Convert the stretch of the listing from the line containing "table_cell € 0 [1023, 1565, 1152, 1590]" through the line containing "table_cell -450000 [735, 616, 804, 701]" into a JSON list of strings, with one string per line and blank lines left out.

(Source data)

++++++

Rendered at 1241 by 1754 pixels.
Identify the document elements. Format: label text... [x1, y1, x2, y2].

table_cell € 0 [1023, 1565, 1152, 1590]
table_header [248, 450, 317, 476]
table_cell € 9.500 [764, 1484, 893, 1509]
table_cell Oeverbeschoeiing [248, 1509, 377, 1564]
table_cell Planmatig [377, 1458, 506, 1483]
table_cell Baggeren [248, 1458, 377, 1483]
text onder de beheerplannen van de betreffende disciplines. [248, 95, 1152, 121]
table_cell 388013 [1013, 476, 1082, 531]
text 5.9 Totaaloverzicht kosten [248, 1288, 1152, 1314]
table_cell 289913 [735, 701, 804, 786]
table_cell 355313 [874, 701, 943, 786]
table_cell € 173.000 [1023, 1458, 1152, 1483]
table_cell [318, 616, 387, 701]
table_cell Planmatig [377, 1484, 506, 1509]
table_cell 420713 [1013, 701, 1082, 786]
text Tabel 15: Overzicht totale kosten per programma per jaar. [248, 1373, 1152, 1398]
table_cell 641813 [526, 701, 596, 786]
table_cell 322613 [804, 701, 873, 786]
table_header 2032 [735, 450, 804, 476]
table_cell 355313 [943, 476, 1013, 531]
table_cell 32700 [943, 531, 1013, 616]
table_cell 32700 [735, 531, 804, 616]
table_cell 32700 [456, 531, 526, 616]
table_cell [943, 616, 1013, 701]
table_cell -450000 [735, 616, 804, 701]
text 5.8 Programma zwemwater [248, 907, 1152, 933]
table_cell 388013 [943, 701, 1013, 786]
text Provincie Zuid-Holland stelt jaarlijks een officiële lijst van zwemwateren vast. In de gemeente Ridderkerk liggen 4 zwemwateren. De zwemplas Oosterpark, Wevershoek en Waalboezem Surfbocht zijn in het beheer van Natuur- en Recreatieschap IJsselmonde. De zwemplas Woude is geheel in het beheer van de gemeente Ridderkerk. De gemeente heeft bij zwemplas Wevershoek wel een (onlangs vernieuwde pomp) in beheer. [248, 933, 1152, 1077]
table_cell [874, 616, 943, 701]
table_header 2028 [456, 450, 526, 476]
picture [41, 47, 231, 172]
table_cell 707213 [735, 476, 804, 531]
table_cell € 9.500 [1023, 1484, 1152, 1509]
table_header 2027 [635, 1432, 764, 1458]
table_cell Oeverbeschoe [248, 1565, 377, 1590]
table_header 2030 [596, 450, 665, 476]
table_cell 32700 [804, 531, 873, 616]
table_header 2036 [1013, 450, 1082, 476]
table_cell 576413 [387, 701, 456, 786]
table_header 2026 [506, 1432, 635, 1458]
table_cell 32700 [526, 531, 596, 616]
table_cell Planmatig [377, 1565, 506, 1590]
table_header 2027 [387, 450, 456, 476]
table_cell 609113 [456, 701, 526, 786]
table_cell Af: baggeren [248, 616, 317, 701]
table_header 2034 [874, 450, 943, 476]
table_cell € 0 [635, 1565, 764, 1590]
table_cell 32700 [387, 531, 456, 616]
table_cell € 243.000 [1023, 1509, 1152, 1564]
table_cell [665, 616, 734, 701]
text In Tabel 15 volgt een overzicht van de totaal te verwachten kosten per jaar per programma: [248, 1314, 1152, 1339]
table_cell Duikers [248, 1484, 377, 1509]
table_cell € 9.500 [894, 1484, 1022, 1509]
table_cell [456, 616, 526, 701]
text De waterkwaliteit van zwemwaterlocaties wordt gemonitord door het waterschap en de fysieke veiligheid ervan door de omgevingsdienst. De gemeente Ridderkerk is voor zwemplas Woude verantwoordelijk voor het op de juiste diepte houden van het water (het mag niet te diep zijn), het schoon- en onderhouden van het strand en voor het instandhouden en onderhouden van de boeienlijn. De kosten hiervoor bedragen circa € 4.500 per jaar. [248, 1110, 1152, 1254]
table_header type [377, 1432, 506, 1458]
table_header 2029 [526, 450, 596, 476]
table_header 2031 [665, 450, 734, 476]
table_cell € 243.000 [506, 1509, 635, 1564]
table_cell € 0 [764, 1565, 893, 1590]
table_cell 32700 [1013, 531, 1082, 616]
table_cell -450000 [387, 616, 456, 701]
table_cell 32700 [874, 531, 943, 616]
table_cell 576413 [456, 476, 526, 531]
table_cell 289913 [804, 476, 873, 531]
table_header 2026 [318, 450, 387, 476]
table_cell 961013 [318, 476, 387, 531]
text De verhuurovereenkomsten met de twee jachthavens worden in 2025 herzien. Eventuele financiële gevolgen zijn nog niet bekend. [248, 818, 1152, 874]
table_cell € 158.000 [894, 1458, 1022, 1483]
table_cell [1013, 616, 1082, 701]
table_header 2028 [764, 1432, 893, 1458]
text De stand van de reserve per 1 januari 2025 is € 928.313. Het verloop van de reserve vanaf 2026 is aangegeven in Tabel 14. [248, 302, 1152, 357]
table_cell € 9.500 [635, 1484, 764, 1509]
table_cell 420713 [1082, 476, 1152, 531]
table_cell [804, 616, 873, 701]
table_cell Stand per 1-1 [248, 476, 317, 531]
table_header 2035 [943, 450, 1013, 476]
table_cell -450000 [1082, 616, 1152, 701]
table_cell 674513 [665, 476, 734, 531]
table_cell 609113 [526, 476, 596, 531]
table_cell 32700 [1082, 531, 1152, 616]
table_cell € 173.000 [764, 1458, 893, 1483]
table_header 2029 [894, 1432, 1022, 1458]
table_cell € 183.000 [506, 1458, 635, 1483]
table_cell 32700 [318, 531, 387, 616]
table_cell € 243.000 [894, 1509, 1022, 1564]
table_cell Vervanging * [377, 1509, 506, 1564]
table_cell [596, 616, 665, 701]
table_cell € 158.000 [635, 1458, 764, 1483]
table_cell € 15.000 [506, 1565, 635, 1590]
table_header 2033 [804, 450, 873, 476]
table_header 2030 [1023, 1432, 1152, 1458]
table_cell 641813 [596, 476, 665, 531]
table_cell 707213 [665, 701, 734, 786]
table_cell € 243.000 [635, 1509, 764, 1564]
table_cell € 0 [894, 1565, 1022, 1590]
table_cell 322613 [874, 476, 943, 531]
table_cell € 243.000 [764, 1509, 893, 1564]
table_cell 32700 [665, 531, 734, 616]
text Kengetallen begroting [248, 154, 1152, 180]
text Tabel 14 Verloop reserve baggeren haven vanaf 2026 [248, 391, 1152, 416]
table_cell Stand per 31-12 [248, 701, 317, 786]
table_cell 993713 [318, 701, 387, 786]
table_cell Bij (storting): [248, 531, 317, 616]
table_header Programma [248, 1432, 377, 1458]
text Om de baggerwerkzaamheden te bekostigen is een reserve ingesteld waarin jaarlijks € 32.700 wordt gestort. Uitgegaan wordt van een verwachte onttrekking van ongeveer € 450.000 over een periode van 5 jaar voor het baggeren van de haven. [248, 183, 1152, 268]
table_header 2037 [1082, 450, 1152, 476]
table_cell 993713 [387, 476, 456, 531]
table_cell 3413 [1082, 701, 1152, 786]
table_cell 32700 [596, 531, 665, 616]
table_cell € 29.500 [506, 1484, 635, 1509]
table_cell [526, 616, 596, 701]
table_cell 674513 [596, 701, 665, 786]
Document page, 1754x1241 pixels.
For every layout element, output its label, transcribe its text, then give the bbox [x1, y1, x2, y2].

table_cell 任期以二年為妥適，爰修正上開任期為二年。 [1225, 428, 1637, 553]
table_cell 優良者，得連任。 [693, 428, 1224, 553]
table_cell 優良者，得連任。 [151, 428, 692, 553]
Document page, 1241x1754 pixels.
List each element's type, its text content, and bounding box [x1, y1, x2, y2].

++++++

(Problem solution)
[
  "table_cell € 0 [1023, 1565, 1152, 1590]",
  "table_header [248, 450, 317, 476]",
  "table_cell € 9.500 [764, 1484, 893, 1509]",
  "table_cell Oeverbeschoeiing [248, 1509, 377, 1564]",
  "table_cell Planmatig [377, 1458, 506, 1483]",
  "table_cell Baggeren [248, 1458, 377, 1483]",
  "text onder de beheerplannen van de betreffende disciplines. [248, 95, 1152, 121]",
  "table_cell 388013 [1013, 476, 1082, 531]",
  "text 5.9 Totaaloverzicht kosten [248, 1288, 1152, 1314]",
  "table_cell 289913 [735, 701, 804, 786]",
  "table_cell 355313 [874, 701, 943, 786]",
  "table_cell € 173.000 [1023, 1458, 1152, 1483]",
  "table_cell [318, 616, 387, 701]",
  "table_cell Planmatig [377, 1484, 506, 1509]",
  "table_cell 420713 [1013, 701, 1082, 786]",
  "text Tabel 15: Overzicht totale kosten per programma per jaar. [248, 1373, 1152, 1398]",
  "table_cell 641813 [526, 701, 596, 786]",
  "table_cell 322613 [804, 701, 873, 786]",
  "table_header 2032 [735, 450, 804, 476]",
  "table_cell 355313 [943, 476, 1013, 531]",
  "table_cell 32700 [943, 531, 1013, 616]",
  "table_cell 32700 [735, 531, 804, 616]",
  "table_cell 32700 [456, 531, 526, 616]",
  "table_cell [943, 616, 1013, 701]",
  "table_cell -450000 [735, 616, 804, 701]"
]